Opposition leader Aung San Suu Kyi said on Friday she was confident about prospects for democratic reforms in Myanmar, after talks with United States secretary of state Hillary Clinton during a landmark visit.
In a meeting unthinkable little more than a year ago, Clinton held in-depth talks with the Nobel laureate at the crumbling lakeside mansion in Yangon where Suu Kyi spent most of the past two decades as a prisoner in her own home.
“It is, I think, a historic moment for both our countries because we hope from this meeting we will be able to proceed towards renewing the ties of friendship and understanding that bound our countries together since independence,” Suu Kyi said afterwards.
“I am very confident that if we work together ... there will be no turning back from the road to democracy,” she told reporters.
More needed to be done by the new military-backed regime, “but we hope to get there as soon as possible,” Suu Kyi added.
Clinton was on the final day of a historic three-day visit to the nation formerly known as Burma in which she offered incremental concessions to the regime, including easing restrictions on foreign assistance.

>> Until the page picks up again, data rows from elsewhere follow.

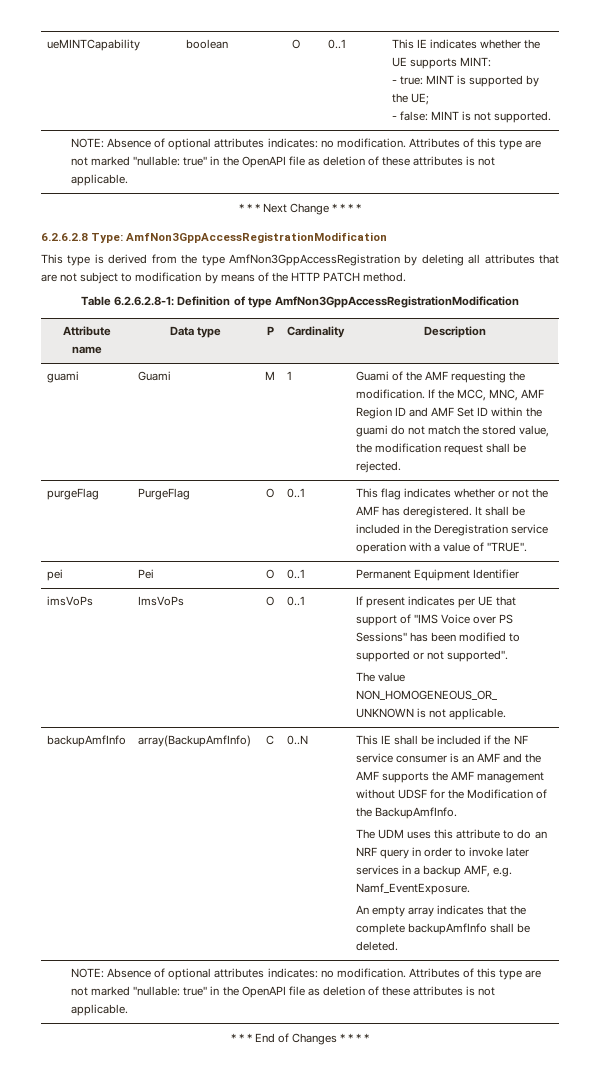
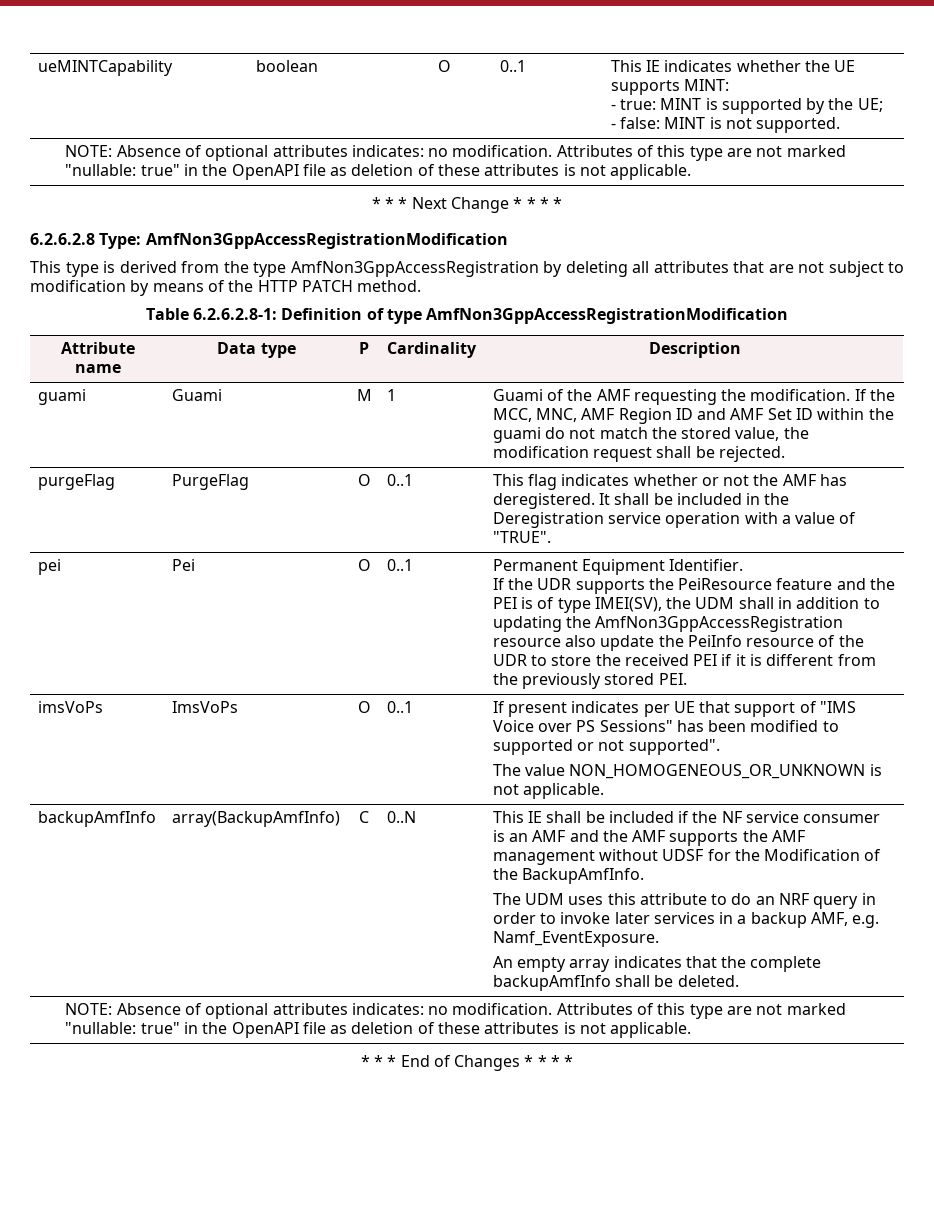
[473,569,520,579] Identifier -> [669,559,744,571] [492,578,896,594] [492,597,880,613] [492,616,844,632] [492,635,864,651] [492,654,876,666] [492,673,687,689] Identifier. // If the UDR supports the PeiResource feature and the PEI is of type IMEI(SV), the UDM shall in addition to updating the AmfNon3GppAccessRegistration resource also update the PeiInfo resource of the UDR to store the received PEI if it is different from the previously stored PEI.

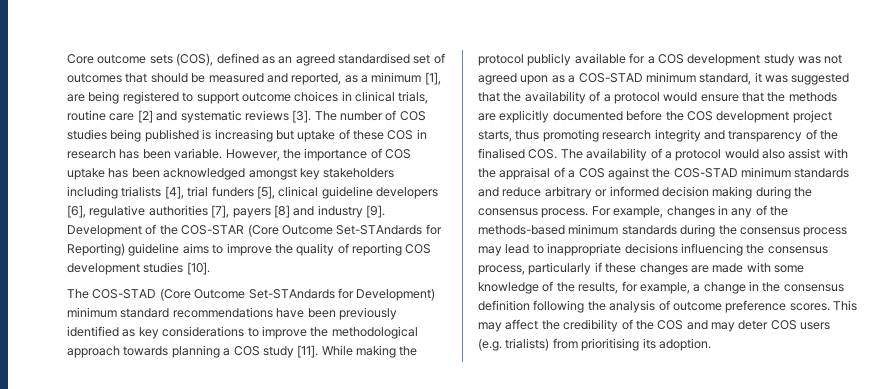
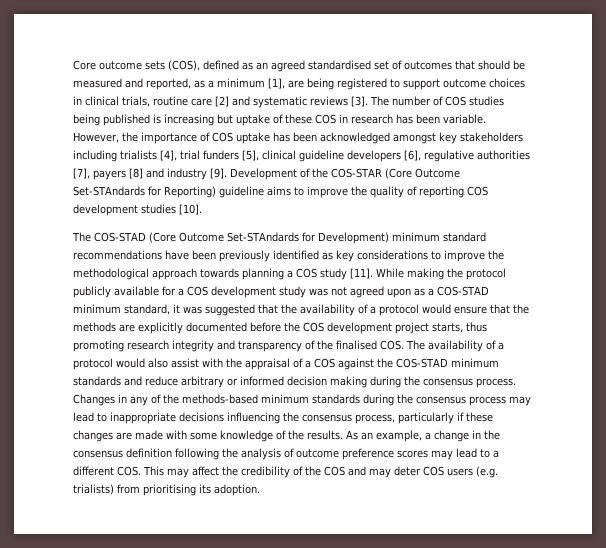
[591,206,715,218] For example, changes -> [73,394,115,406] Changes
[578,281,638,294] results, for -> [307,430,373,440] results. As an
[789,303,830,311] scores. -> [397,448,499,460] [73,466,141,476] scores may lead to a different COS.

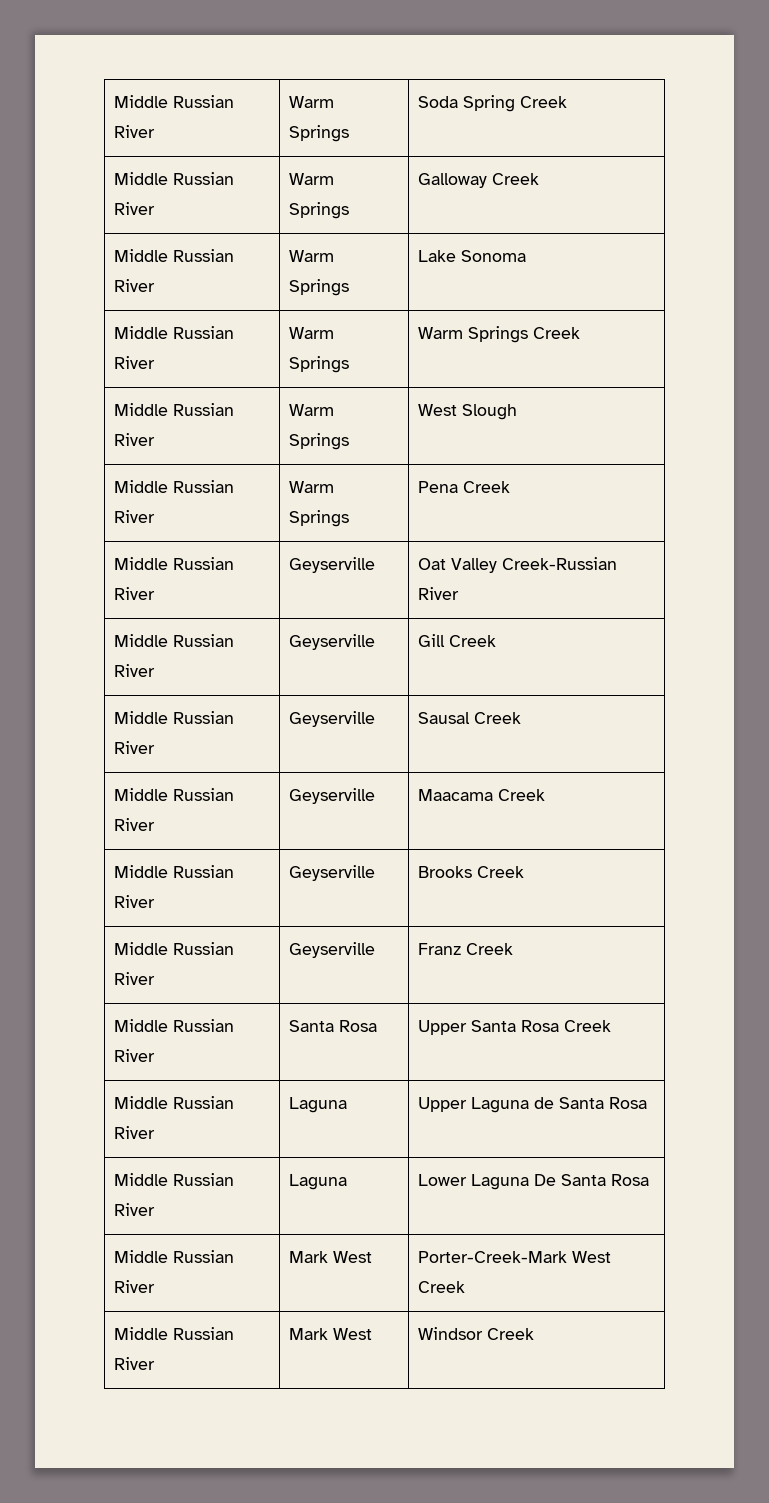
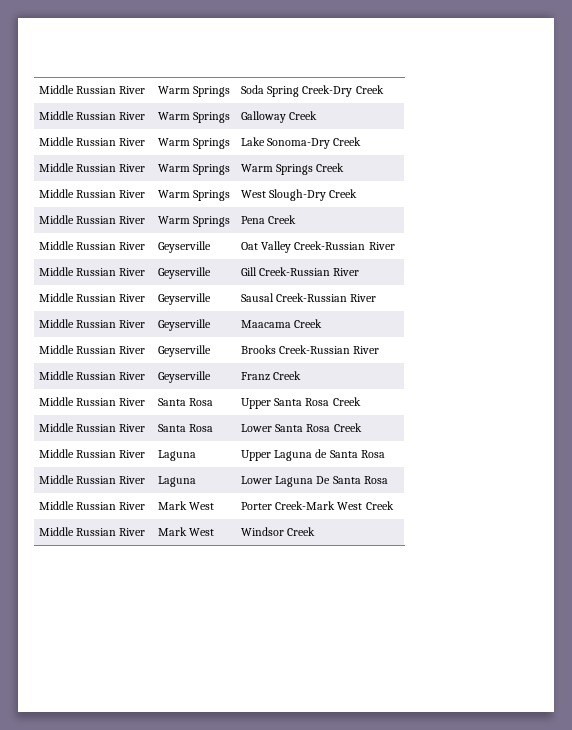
(516, 103) none -> [302,85,353,97] Creek-Dry
[461,250,527,262] Sonoma -> [267,137,362,149] Sonoma-Dry Creek
[462,404,518,420] Slough -> [269,189,358,201] Slough-Dry Creek
[449,635,497,647] Creek -> [259,267,360,276] Creek-Russian River
[474,712,522,724] Creek -> [276,293,377,302] Creek-Russian River
[477,866,525,878] Creek -> [279,345,380,354] Creek-Russian River
(612, 1026) none -> [38,423,146,432] [157,424,214,432] [240,423,362,432] // Middle Russian River | Santa Rosa | Lower Santa Rosa Creek
[418,1251,568,1263] Porter-Creek-Mark -> [240,501,336,510] Porter Creek-Mark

Suu Kyi and Clinton, two of the world’s best-known women, met face-to-face for the first time on Thursday for a private dinner at which the secretary of state hand-delivered a personal letter from President Barack Obama.The message thanked Suu Kyi for her “inspiration” to people around the world and said the United States would stand by her “now and always”.The Nobel Peace laureate is widely admired in Washington and her support is politically indispensable there for any move to reconcile with Myanmar.